Goebbels wrote that his wife had chosen to die alongside him and that had the children been old enough to make the decision they would do the same. Learning of this some tried to dissuade them from killing the children with a few even offering to take them from the Bunker. But Magda remained adamant: Merciful God will understand me when I give them their salvation. 
 
The likelihood is that Magda administered the poison herself after Helmut Kunz agreed to drug the children but would not murder them and SS Doctor Ludwig Stumpfegger who was expected to do so, was found to be blind drunk and incapable. 

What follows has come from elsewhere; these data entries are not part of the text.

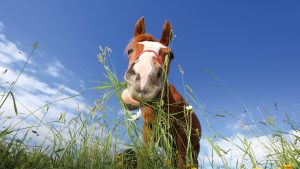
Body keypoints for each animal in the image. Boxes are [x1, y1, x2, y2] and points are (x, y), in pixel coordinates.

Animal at [120, 16, 202, 168]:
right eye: (130, 50)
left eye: (171, 55)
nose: (144, 81)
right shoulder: (148, 133)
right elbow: (144, 158)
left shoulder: (182, 136)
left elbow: (182, 164)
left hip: (193, 150)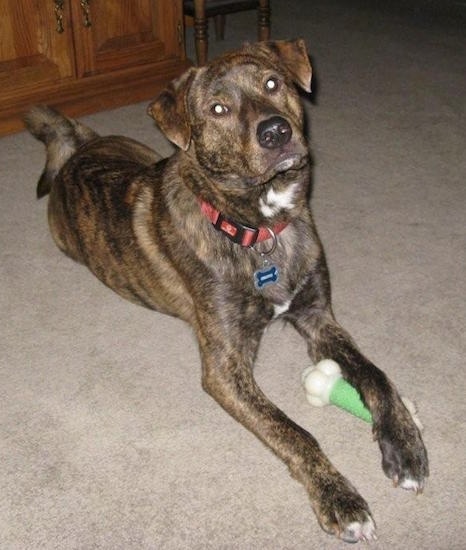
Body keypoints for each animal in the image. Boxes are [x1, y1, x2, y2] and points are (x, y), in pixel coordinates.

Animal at [24, 41, 426, 544]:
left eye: (273, 83)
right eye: (218, 109)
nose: (276, 131)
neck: (259, 227)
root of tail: (76, 153)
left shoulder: (318, 316)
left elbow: (375, 375)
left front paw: (405, 443)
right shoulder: (224, 368)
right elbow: (291, 431)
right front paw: (339, 497)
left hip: (146, 152)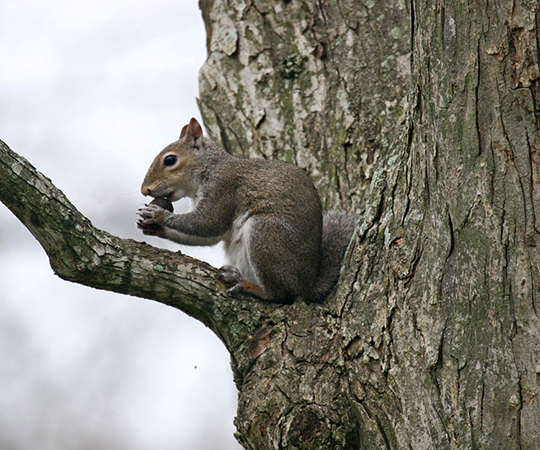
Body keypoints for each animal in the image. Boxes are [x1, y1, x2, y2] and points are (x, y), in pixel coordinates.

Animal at [137, 118, 354, 304]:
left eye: (170, 160)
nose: (144, 190)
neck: (210, 167)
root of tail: (306, 285)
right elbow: (208, 235)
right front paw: (155, 228)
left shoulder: (223, 188)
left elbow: (208, 223)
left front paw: (159, 215)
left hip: (266, 234)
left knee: (282, 295)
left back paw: (248, 286)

Later that evening as darkness descended Joseph and Magda entered the Chancellery Garden accompanied by SS guards carrying cans of gasoline - the time had come. 
 
Magda was shaking uncontrollably and could not bring herself to bite into the cyanide tablet she had been provided with, so Joseph took out his pistol and shot her in the head before turning the gun on himself. As ordered their bodies were then set alight but their cremation was not afforded the same care as had the Fuhrer’s and Eva Braun’s. Burned to a crisp but left unburied they were still recognisable in their death throes. 
 
Postscript: 
 
Propaganda in wartime was nothing new from the mockery of the Mercurius Aulicus during the conflict between the King and his Parliament, to the anti-Napoleonic satire of Rowlandson and Gilroy, and the Beastly Hun of World War One but rarely had it been used as the instrument with which to mould public opinion in peacetime in such an all-embracing way to create a society from new. Joseph Goebbels had used propaganda to crush dissent, cement prejudice, generate fear, and to prepare for war but also much more. There was the grandeur of the Nuremburg Rally, the physical expression of Albert Speer’s architectural vision articulated in form and design, choreographed by Goebbels, and captured in all its majesty by the awe-inspiring cinematography of Leni Reifenstahl. And it was indeed in the skilfully orchestrated set-piece political rally, which have since become such an integral part of democratic politics that Nazi propaganda was to excel. 
 
The auditorium with its podium set high was draped with strategically placed flags and banners carrying key-note phrases; the Fuhrer would arrive late, he would always arrived late it built up tension; entering from the rear of the auditorium as the lights were dimmed he walked through the carefully selected audience as they swivelled in their seats and craned their necks to catch a glimpse of him, and he spoke quietly at first, barely audible before increasing the tempo and bringing the crowd to a crescendo, a fever pitch little short of hysteria. The entire performance had been rehearsed beforehand, every gesture perfected, every pause deliberate, and Goebbels captured every moment for the newsreels with panoramic views and providing his own commentary for the simultaneous radio broadcast. 
 
This was Goebbels arena, and though many of the ideas were Hitler’s it was he who made them a reality. 
 
Elsewhere however his propaganda could appear crude and clumsy either exalting or hating with nothing in-between; with the press, cinema, theatre, and radio having no independence of thought or deed it was bland, dull, and one-dimensional which in a highly educated population provided little stimulation indicated in the attendance at cultural events and in the sale of newspapers which declined by as much as 50%. 
 
But playing incessantly upon already well-established prejudices it succeeded over time in its aims with many of those who once lived in fear of a brutal regime in the end coming to believe in it - there were few dissenters. 
 
Goebbels, who had often been frustrated by his role in Government and the Nazi Party hierarchy learned to appreciate his contribution: 
What would have become of this movement without its propaganda? And where would our country be heading if lively creative propaganda did not provide its spiritual identity? 
 
*It is of course possible to point to Soviet Russia and the Cult of Stalin as another example but this was very much built upon the worship of the Tsar and simply replaced the one for the other reinforcing rather than manipulating the understanding of a largely uneducated population for whom little had changed.